WHAT YOU WILL DO:
Every line of the listing that holds the word "medaus" should be returned.

EXTRACTED DATA:
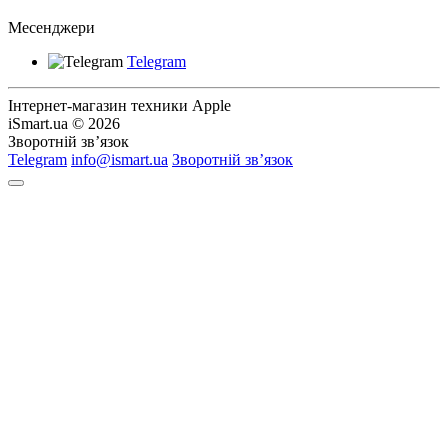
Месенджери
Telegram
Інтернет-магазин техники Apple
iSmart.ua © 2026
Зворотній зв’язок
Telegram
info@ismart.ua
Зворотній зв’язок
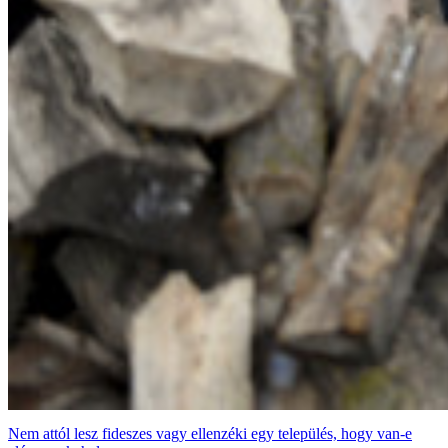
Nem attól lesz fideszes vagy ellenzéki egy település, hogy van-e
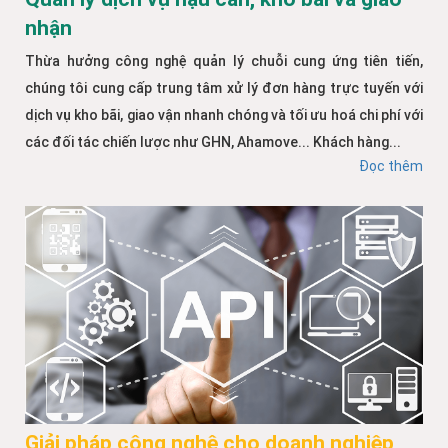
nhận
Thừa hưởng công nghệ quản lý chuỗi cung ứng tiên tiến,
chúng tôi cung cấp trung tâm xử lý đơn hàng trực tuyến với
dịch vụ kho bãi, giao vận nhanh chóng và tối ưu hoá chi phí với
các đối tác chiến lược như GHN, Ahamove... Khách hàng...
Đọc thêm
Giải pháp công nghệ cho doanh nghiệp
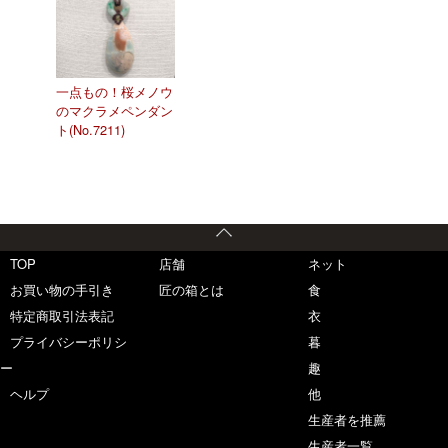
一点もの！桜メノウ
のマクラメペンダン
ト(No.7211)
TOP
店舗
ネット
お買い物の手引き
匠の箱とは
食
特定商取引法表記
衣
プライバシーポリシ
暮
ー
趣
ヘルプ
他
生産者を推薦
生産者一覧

---

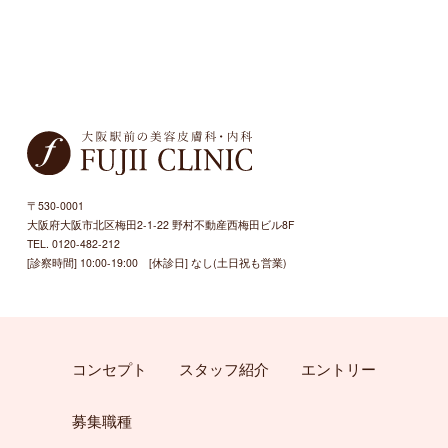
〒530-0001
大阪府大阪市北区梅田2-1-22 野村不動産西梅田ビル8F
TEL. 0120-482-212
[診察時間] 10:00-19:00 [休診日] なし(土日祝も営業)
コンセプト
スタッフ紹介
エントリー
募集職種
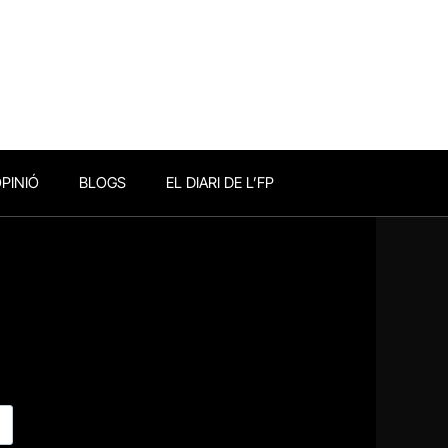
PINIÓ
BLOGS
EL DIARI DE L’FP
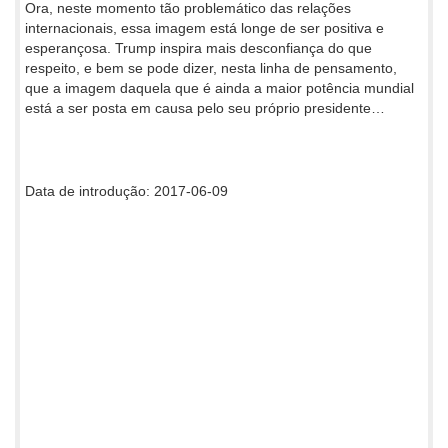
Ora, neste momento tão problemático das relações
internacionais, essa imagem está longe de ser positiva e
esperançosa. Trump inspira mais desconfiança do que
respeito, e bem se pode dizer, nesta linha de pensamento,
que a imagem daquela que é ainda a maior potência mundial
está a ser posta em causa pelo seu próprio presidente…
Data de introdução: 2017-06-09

* * *

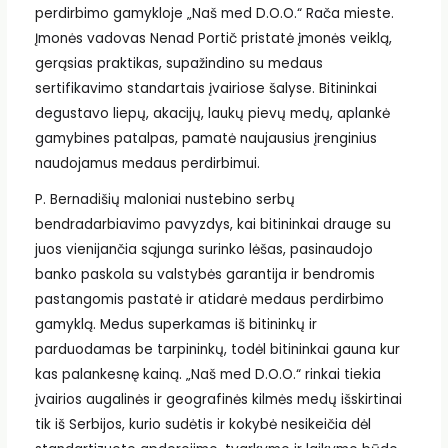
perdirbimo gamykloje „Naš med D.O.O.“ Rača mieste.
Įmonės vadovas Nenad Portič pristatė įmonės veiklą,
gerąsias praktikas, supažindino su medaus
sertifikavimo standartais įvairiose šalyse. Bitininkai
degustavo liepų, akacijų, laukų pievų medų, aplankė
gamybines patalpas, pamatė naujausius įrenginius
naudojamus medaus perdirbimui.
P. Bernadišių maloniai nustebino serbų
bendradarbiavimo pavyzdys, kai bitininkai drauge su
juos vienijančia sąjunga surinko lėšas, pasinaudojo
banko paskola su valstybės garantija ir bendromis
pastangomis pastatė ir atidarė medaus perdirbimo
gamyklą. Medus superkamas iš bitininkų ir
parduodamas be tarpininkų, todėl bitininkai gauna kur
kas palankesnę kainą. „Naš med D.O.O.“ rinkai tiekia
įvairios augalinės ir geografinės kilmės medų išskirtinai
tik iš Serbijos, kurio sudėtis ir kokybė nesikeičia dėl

RESPONSE TO THE EXERCISE:
gerąsias praktikas, supažindino su medaus
naudojamus medaus perdirbimui.
pastangomis pastatė ir atidarė medaus perdirbimo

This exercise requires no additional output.